== TEXTO APRESENTADO ==
Léxico: «videoconferência»

Além da tecnologia

 

      Videoconferência, lê-se no Dicionário da Língua Portuguesa da Porto Editora, é a «tecnologia de comunicação que, por intermédio do videotelefone, permite que as pessoas em reunião se vejam e se ouçam, embora estando em locais diferentes». Aqui, a meu ver, interessa tanto o meio como o facto em si: logo, videoconferência também é essa comunicação em si mesma. Assim, ou lhe dão uma nova redacção ou acrescentam uma segunda acepção. Tal como a vemos, a definição está incompleta, quando não errada.

 

[Texto 10 932]

Léxico: «cancela»

Não são deste mundo

 

      «O bandido ainda disparou outra vez, mas a bala perdeu-se na chapa da traseira retorcida do BMW e Paul rebentou a cancela do parque e subiu a rampa» (A Tentação do Dinheiro, Miguel Ávila. Barcarena: Editorial Presença, 2004, p. 50).

== INSTRUÇÕES DA TAREFA ==
Transcreva fielmente o trecho do texto apresentado que se inicia nas palavras que contêm «Videoconferência, lê-se no» e termina em «quando não errada.». Baseie-se unicamente no texto apresentado.

== DADOS DO EXERCÍCIO ==
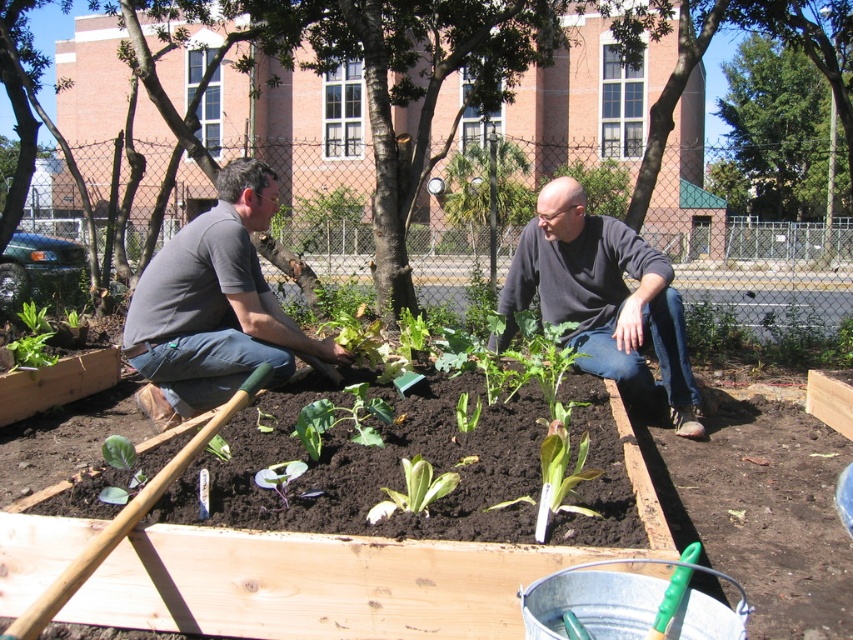
Question: Which object is positioned farthest from the green leafy plant at center?

Choices:
 (A) dark gray t-shirt at center
 (B) gray cotton shirt at center
 (C) dark gray sweater at center

Answer: (C)

Question: Can you confirm if gray cotton shirt at center is thinner than green leafy plant at center?

Choices:
 (A) yes
 (B) no

Answer: (B)

Question: Does dark gray t-shirt at center come behind dark gray sweater at center?

Choices:
 (A) yes
 (B) no

Answer: (A)

Question: Estimate the real-world distances between objects in this image. Which object is farther from the green leafy plant at center?

Choices:
 (A) dark gray t-shirt at center
 (B) gray cotton shirt at center

Answer: (A)

Question: Where is dark gray t-shirt at center located in relation to gray cotton shirt at center in the image?

Choices:
 (A) left
 (B) right

Answer: (B)

Question: Which of the following is the farthest from the observer?

Choices:
 (A) [698, 412]
 (B) [216, 326]
 (C) [450, 480]
 (D) [602, 362]

Answer: (A)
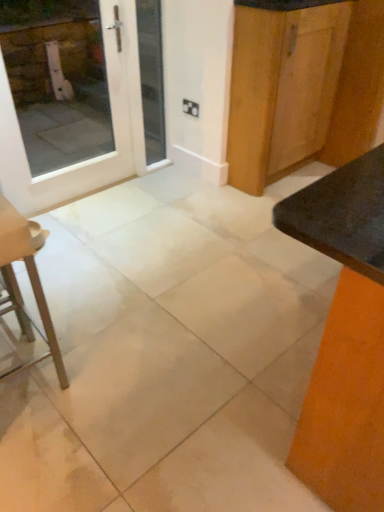
Measure the distance between point (163, 94) and camera.

The depth of point (163, 94) is 2.88 meters.

This screenshot has height=512, width=384. What do you see at coordinates (344, 337) in the screenshot? I see `matte black table at right` at bounding box center [344, 337].

What do you see at coordinates (30, 282) in the screenshot?
I see `metallic silver stool at lower left` at bounding box center [30, 282].

Find the location of a particular element. The image size is (384, 512). white glass door at upper left is located at coordinates (151, 78).

Who is bigger, wooden cabinet at upper right or matte black table at right?

matte black table at right.

From a real-world perspective, is wooden cabinet at upper right physically located above or below matte black table at right?

From a real-world perspective, wooden cabinet at upper right is physically above matte black table at right.

Can you confirm if wooden cabinet at upper right is wider than matte black table at right?

Incorrect, the width of wooden cabinet at upper right does not surpass that of matte black table at right.

From the image's perspective, is white glossy door at upper left above or below white tile floor at center?

From the image's perspective, white glossy door at upper left appears above white tile floor at center.

From the picture: Can you tell me how much white glossy door at upper left and white tile floor at center differ in facing direction?

There is a 90.6-degree angle between the facing directions of white glossy door at upper left and white tile floor at center.

Considering the relative positions of white glossy door at upper left and white tile floor at center in the image provided, is white glossy door at upper left to the left of white tile floor at center from the viewer's perspective?

Yes.

Would you consider white glossy door at upper left to be distant from white tile floor at center?

No, white glossy door at upper left is not far away from white tile floor at center.

From the image's perspective, which is above, white tile floor at center or white glass door at upper left?

white glass door at upper left.

Considering the sizes of white tile floor at center and white glass door at upper left in the image, is white tile floor at center taller or shorter than white glass door at upper left?

white tile floor at center is shorter than white glass door at upper left.

Would you say white tile floor at center is a long distance from white glass door at upper left?

That's right, there is a large distance between white tile floor at center and white glass door at upper left.

Can we say white tile floor at center lies outside white glass door at upper left?

Yes, white tile floor at center is not within white glass door at upper left.

Where is `cabinetry in front of the white glass door at upper left`? This screenshot has width=384, height=512. cabinetry in front of the white glass door at upper left is located at coordinates [282, 89].

Is white glass door at upper left beside wooden cabinet at upper right?

They are not placed beside each other.

Looking at this image, from a real-world perspective, which is physically above, white glass door at upper left or wooden cabinet at upper right?

wooden cabinet at upper right, from a real-world perspective.

Is white glass door at upper left wider than wooden cabinet at upper right?

Incorrect, the width of white glass door at upper left does not surpass that of wooden cabinet at upper right.

Is white tile floor at center oriented towards matte black table at right?

No, white tile floor at center does not turn towards matte black table at right.

From the image's perspective, between white tile floor at center and matte black table at right, which one is located above?

white tile floor at center is shown above in the image.

Does point (211, 454) come farther from viewer compared to point (378, 172)?

Yes.

Between white tile floor at center and matte black table at right, which one has smaller width?

Thinner between the two is matte black table at right.

From the image's perspective, which object appears higher, white tile floor at center or metallic silver stool at lower left?

white tile floor at center.

Could you tell me if white tile floor at center is facing metallic silver stool at lower left?

No, white tile floor at center is not turned towards metallic silver stool at lower left.

How far apart are white tile floor at center and metallic silver stool at lower left?

The distance of white tile floor at center from metallic silver stool at lower left is 22.71 inches.

Considering the relative sizes of white tile floor at center and metallic silver stool at lower left in the image provided, is white tile floor at center taller than metallic silver stool at lower left?

Incorrect, the height of white tile floor at center is not larger of that of metallic silver stool at lower left.

How far apart are metallic silver stool at lower left and white tile floor at center?

The distance of metallic silver stool at lower left from white tile floor at center is 57.68 centimeters.

Where is `furniture below the white tile floor at center (from the image's perspective)`? furniture below the white tile floor at center (from the image's perspective) is located at coordinates (30, 282).

Considering the sizes of objects metallic silver stool at lower left and white tile floor at center in the image provided, who is wider, metallic silver stool at lower left or white tile floor at center?

white tile floor at center is wider.

Where is `table on the right side of wooden cabinet at upper right`? table on the right side of wooden cabinet at upper right is located at coordinates (344, 337).

At what (x,y) coordinates should I click in order to perform the action: click on door above the white tile floor at center (from a real-world perspective). Please return your answer as a coordinate pair (x, y). The height and width of the screenshot is (512, 384). Looking at the image, I should click on (73, 165).

From the image, which object appears to be farther from white glossy door at upper left, metallic silver stool at lower left or wooden cabinet at upper right?

metallic silver stool at lower left is further to white glossy door at upper left.

Considering their positions, is white glass door at upper left positioned further to wooden cabinet at upper right than metallic silver stool at lower left?

The object further to wooden cabinet at upper right is metallic silver stool at lower left.

From the image, which object appears to be nearer to matte black table at right, white glossy door at upper left or metallic silver stool at lower left?

metallic silver stool at lower left.

Considering their positions, is wooden cabinet at upper right positioned closer to white glass door at upper left than matte black table at right?

wooden cabinet at upper right is positioned closer to the anchor white glass door at upper left.

When comparing their distances from wooden cabinet at upper right, does white glossy door at upper left or white tile floor at center seem further?

white glossy door at upper left is further to wooden cabinet at upper right.

Based on their spatial positions, is matte black table at right or white glossy door at upper left closer to metallic silver stool at lower left?

matte black table at right is positioned closer to the anchor metallic silver stool at lower left.

From the picture: When comparing their distances from white glossy door at upper left, does white glass door at upper left or matte black table at right seem closer?

white glass door at upper left is closer to white glossy door at upper left.

Looking at the image, which one is located closer to wooden cabinet at upper right, white tile floor at center or matte black table at right?

Among the two, white tile floor at center is located nearer to wooden cabinet at upper right.

At what (x,y) coordinates should I click in order to perform the action: click on furniture situated between white glossy door at upper left and wooden cabinet at upper right from left to right. Please return your answer as a coordinate pair (x, y). This screenshot has width=384, height=512. Looking at the image, I should click on (30, 282).

Where is `furniture between white tile floor at center and white glass door at upper left in the front-back direction`? The width and height of the screenshot is (384, 512). furniture between white tile floor at center and white glass door at upper left in the front-back direction is located at coordinates (30, 282).

You are a GUI agent. You are given a task and a screenshot of the screen. Output one action in this format:
    pyautogui.click(x=<x>, y=<y>)
    Task: Click on the furniture between white glossy door at upper left and matte black table at right in the horizontal direction
    This screenshot has height=512, width=384.
    Given the screenshot: What is the action you would take?
    pyautogui.click(x=30, y=282)

Identify the location of cabinetry between white glossy door at upper left and matte black table at right in the horizontal direction. The height and width of the screenshot is (512, 384). (282, 89).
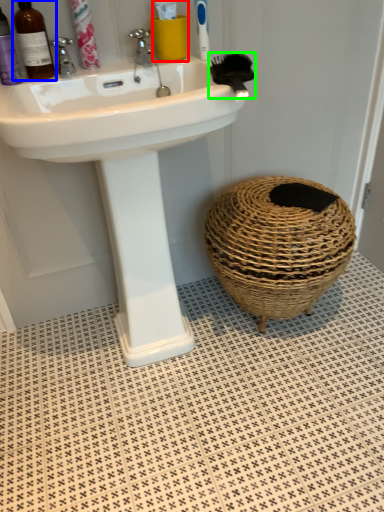
Question: Considering the real-world distances, which object is farthest from toiletry (highlighted by a red box)? mouthwash (highlighted by a blue box) or brush (highlighted by a green box)?

Choices:
 (A) mouthwash
 (B) brush

Answer: (A)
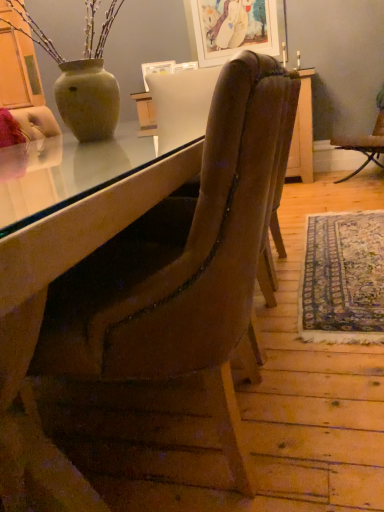
Locate an element on the screen. The width and height of the screenshot is (384, 512). empty space that is ontop of blue patterned rug at lower right (from a real-world perspective) is located at coordinates (349, 263).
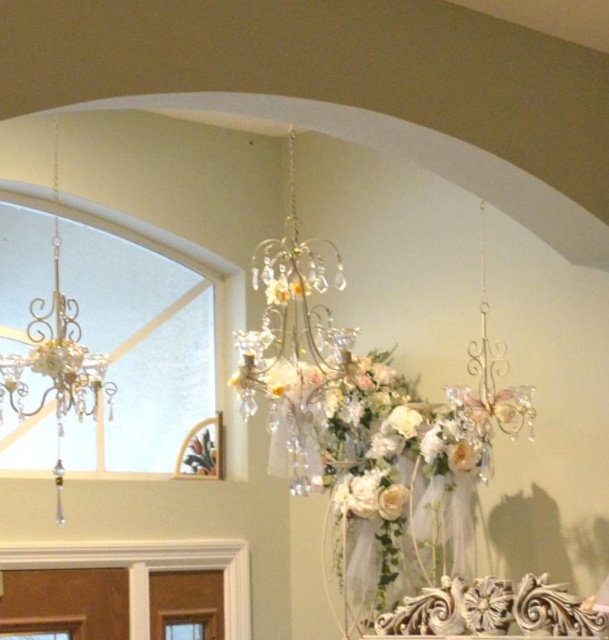
Question: Can you confirm if silver metallic chandelier at center is thinner than matte gold chandelier at left?

Choices:
 (A) yes
 (B) no

Answer: (B)

Question: From the image, what is the correct spatial relationship of ivory silk floral arrangement at center in relation to silver metallic chandelier at center?

Choices:
 (A) below
 (B) above

Answer: (A)

Question: Is silver metallic chandelier at center to the right of matte gold chandelier at left from the viewer's perspective?

Choices:
 (A) no
 (B) yes

Answer: (B)

Question: Which point is closer to the camera taking this photo?

Choices:
 (A) (33, 324)
 (B) (290, 394)
 (C) (440, 424)

Answer: (A)

Question: Considering the real-world distances, which object is closest to the silver metallic chandelier at center?

Choices:
 (A) ivory silk floral arrangement at center
 (B) matte gold chandelier at left

Answer: (A)

Question: Which object is farther from the camera taking this photo?

Choices:
 (A) silver metallic chandelier at center
 (B) ivory silk floral arrangement at center

Answer: (B)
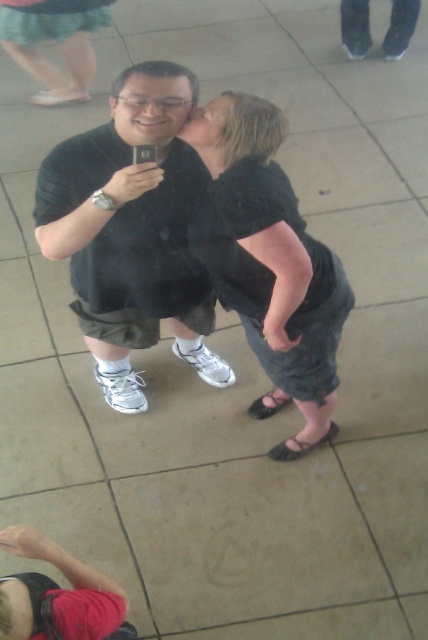
You are a photographer trying to frame a shot. You see the black matte shirt at center and the matte black hair at upper center. Which object is wider in the current scene?

The black matte shirt at center is wider than the matte black hair at upper center according to the description.

You are a photographer trying to capture the scene. Which object, the black matte shirt at center or the matte black hair at upper center, will appear closer to the camera in the photo?

The black matte shirt at center will appear closer to the camera because the matte black hair at upper center is positioned behind it.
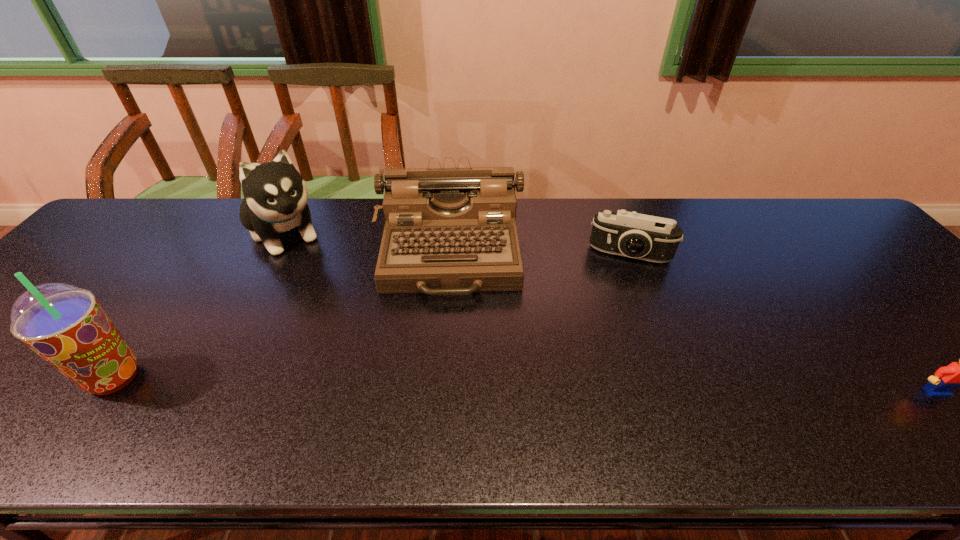
Locate an element on the screen. The width and height of the screenshot is (960, 540). free spot on the desktop that is between the leftmost object and the shortest object and is positioned on the front lens of the camera is located at coordinates (612, 386).

The height and width of the screenshot is (540, 960). Find the location of `free space on the desktop that is between the smoothie and the Lego and is positioned on the keyboard of the third object from right to left`. free space on the desktop that is between the smoothie and the Lego and is positioned on the keyboard of the third object from right to left is located at coordinates (445, 383).

Locate an element on the screen. The image size is (960, 540). vacant space on the desktop that is between the smoothie and the Lego and is positioned at the face of the puppy is located at coordinates (398, 383).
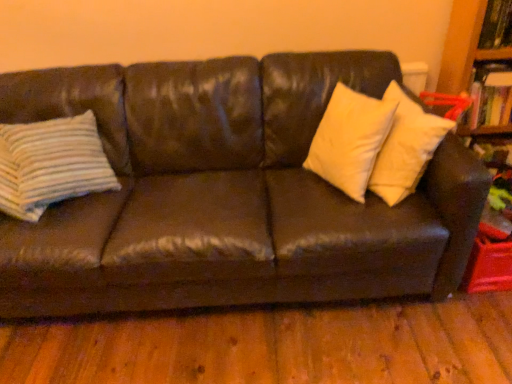
Question: From a real-world perspective, relative to leather couch at center, is hardcover book at upper right vertically above or below?

Choices:
 (A) below
 (B) above

Answer: (B)

Question: From the image's perspective, is hardcover book at upper right located above or below leather couch at center?

Choices:
 (A) above
 (B) below

Answer: (A)

Question: Estimate the real-world distances between objects in this image. Which object is farther from the hardcover book at upper right?

Choices:
 (A) wooden bookcase at upper right
 (B) leather couch at center
 (C) white matte pillow at upper right, marked as the second pillow in a left-to-right arrangement
 (D) striped fabric pillow at left, the second pillow in the right-to-left sequence

Answer: (D)

Question: Which object is positioned farthest from the hardcover book at upper right?

Choices:
 (A) white matte pillow at upper right, marked as the second pillow in a left-to-right arrangement
 (B) wooden bookcase at upper right
 (C) leather couch at center
 (D) striped fabric pillow at left, placed as the first pillow when sorted from left to right

Answer: (D)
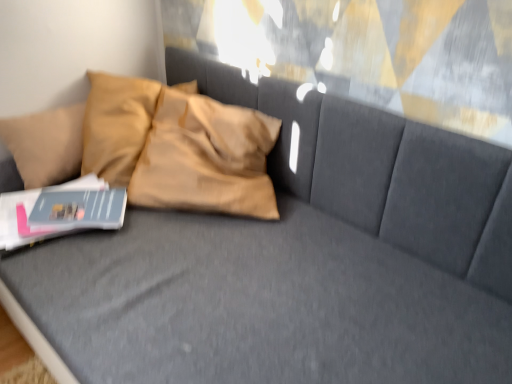
The image size is (512, 384). I want to click on free point above matte gray magazine at lower left (from a real-world perspective), so (75, 200).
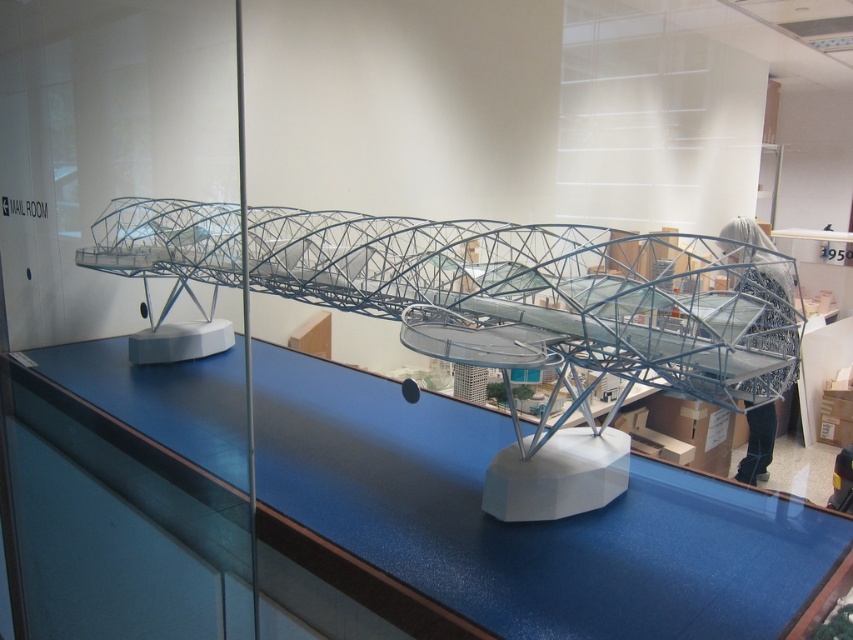
Question: Which is farther from the metallic wireframe bridge at center?

Choices:
 (A) metallic wireframe bridge at right
 (B) transparent glass table at center

Answer: (A)

Question: Estimate the real-world distances between objects in this image. Which object is farther from the transparent glass table at center?

Choices:
 (A) metallic wireframe bridge at right
 (B) metallic wireframe bridge at center

Answer: (A)

Question: Does transparent glass table at center appear on the left side of metallic wireframe bridge at right?

Choices:
 (A) yes
 (B) no

Answer: (A)

Question: Does metallic wireframe bridge at center come in front of metallic wireframe bridge at right?

Choices:
 (A) yes
 (B) no

Answer: (A)

Question: Which point is farther from the camera taking this photo?

Choices:
 (A) (759, 272)
 (B) (263, 499)

Answer: (A)

Question: Is metallic wireframe bridge at center to the left of metallic wireframe bridge at right from the viewer's perspective?

Choices:
 (A) yes
 (B) no

Answer: (A)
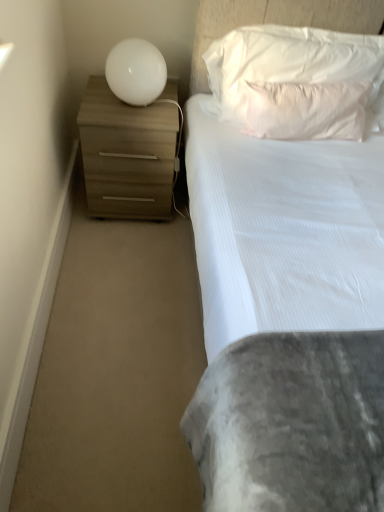
Question: From the image's perspective, is matte wood chest of drawers at left over white soft pillow at upper center, placed as the 2th pillow when sorted from bottom to top?

Choices:
 (A) no
 (B) yes

Answer: (A)

Question: Can you confirm if matte wood chest of drawers at left is wider than white soft pillow at upper center, placed as the 2th pillow when sorted from bottom to top?

Choices:
 (A) yes
 (B) no

Answer: (A)

Question: From the image's perspective, is matte wood chest of drawers at left located beneath white soft pillow at upper center, the first pillow in the top-to-bottom sequence?

Choices:
 (A) no
 (B) yes

Answer: (B)

Question: Considering the relative sizes of matte wood chest of drawers at left and white soft pillow at upper center, the first pillow in the top-to-bottom sequence, in the image provided, is matte wood chest of drawers at left taller than white soft pillow at upper center, the first pillow in the top-to-bottom sequence,?

Choices:
 (A) no
 (B) yes

Answer: (B)

Question: Considering the relative positions of matte wood chest of drawers at left and white soft pillow at upper center, the first pillow in the top-to-bottom sequence, in the image provided, is matte wood chest of drawers at left to the right of white soft pillow at upper center, the first pillow in the top-to-bottom sequence, from the viewer's perspective?

Choices:
 (A) no
 (B) yes

Answer: (A)

Question: From a real-world perspective, is white glossy sphere at upper left above or below white textured pillow at upper center, the 2th pillow viewed from the top?

Choices:
 (A) above
 (B) below

Answer: (A)

Question: In the image, is white glossy sphere at upper left on the left side or the right side of white textured pillow at upper center, the 2th pillow viewed from the top?

Choices:
 (A) left
 (B) right

Answer: (A)

Question: From their relative heights in the image, would you say white glossy sphere at upper left is taller or shorter than white textured pillow at upper center, the 2th pillow viewed from the top?

Choices:
 (A) tall
 (B) short

Answer: (A)

Question: Is point (107, 67) positioned closer to the camera than point (263, 114)?

Choices:
 (A) farther
 (B) closer

Answer: (A)

Question: From the image's perspective, is matte wood chest of drawers at left above or below white soft pillow at upper center, placed as the 2th pillow when sorted from bottom to top?

Choices:
 (A) below
 (B) above

Answer: (A)

Question: Considering the positions of matte wood chest of drawers at left and white soft pillow at upper center, placed as the 2th pillow when sorted from bottom to top, in the image, is matte wood chest of drawers at left wider or thinner than white soft pillow at upper center, placed as the 2th pillow when sorted from bottom to top,?

Choices:
 (A) thin
 (B) wide

Answer: (B)

Question: From a real-world perspective, relative to white soft pillow at upper center, the first pillow in the top-to-bottom sequence, is matte wood chest of drawers at left vertically above or below?

Choices:
 (A) below
 (B) above

Answer: (A)

Question: Considering the relative positions of matte wood chest of drawers at left and white soft pillow at upper center, placed as the 2th pillow when sorted from bottom to top, in the image provided, is matte wood chest of drawers at left to the left or to the right of white soft pillow at upper center, placed as the 2th pillow when sorted from bottom to top,?

Choices:
 (A) right
 (B) left

Answer: (B)

Question: In terms of height, does white soft pillow at upper center, the first pillow in the top-to-bottom sequence, look taller or shorter compared to white textured pillow at upper center, the 1th pillow positioned from the bottom?

Choices:
 (A) short
 (B) tall

Answer: (B)

Question: In terms of width, does white soft pillow at upper center, placed as the 2th pillow when sorted from bottom to top, look wider or thinner when compared to white textured pillow at upper center, the 2th pillow viewed from the top?

Choices:
 (A) thin
 (B) wide

Answer: (B)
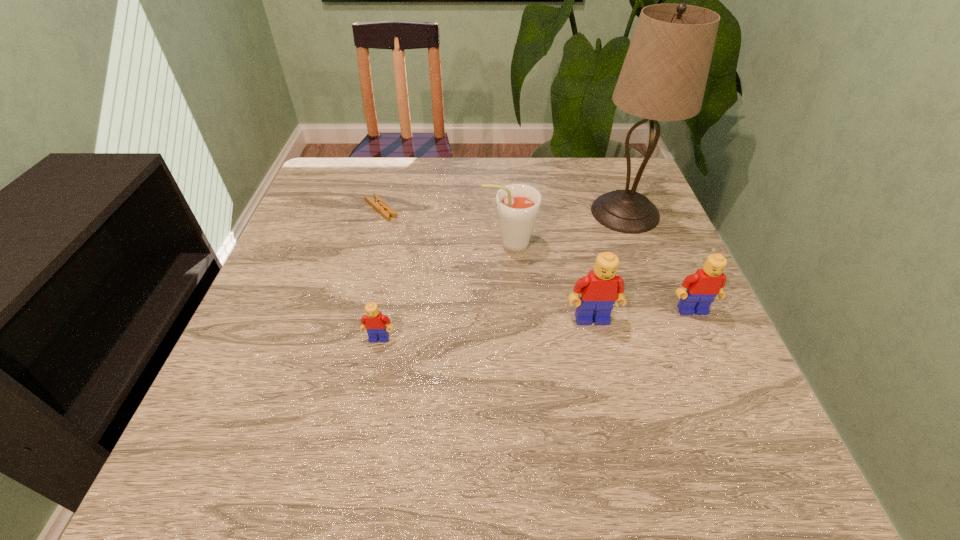
Locate an element on the screen. The height and width of the screenshot is (540, 960). the fifth tallest object is located at coordinates (374, 322).

I want to click on the shortest Lego, so click(374, 322).

Locate an element on the screen. The width and height of the screenshot is (960, 540). the fourth object from left to right is located at coordinates (601, 288).

At what (x,y) coordinates should I click in order to perform the action: click on the rightmost Lego. Please return your answer as a coordinate pair (x, y). Looking at the image, I should click on (707, 283).

Identify the location of the third shortest object. The image size is (960, 540). (707, 283).

You are a GUI agent. You are given a task and a screenshot of the screen. Output one action in this format:
    pyautogui.click(x=<x>, y=<y>)
    Task: Click on the root beer
    
    Given the screenshot: What is the action you would take?
    pyautogui.click(x=517, y=205)

Where is `lampshade`? The height and width of the screenshot is (540, 960). lampshade is located at coordinates (663, 78).

Find the location of a particular element. the shortest object is located at coordinates (386, 211).

Find the location of a particular element. vacant space located on the face of the nearest object is located at coordinates (363, 422).

I want to click on blank space located 0.180m on the face of the third object from right to left, so click(613, 410).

== RESOLUÇÃO PROPOSTA ==
Videoconferência, lê-se no Dicionário da Língua Portuguesa da Porto Editora, é a «tecnologia de comunicação que, por intermédio do videotelefone, permite que as pessoas em reunião se vejam e se ouçam, embora estando em locais diferentes». Aqui, a meu ver, interessa tanto o meio como o facto em si: logo, videoconferência também é essa comunicação em si mesma. Assim, ou lhe dão uma nova redacção ou acrescentam uma segunda acepção. Tal como a vemos, a definição está incompleta, quando não errada.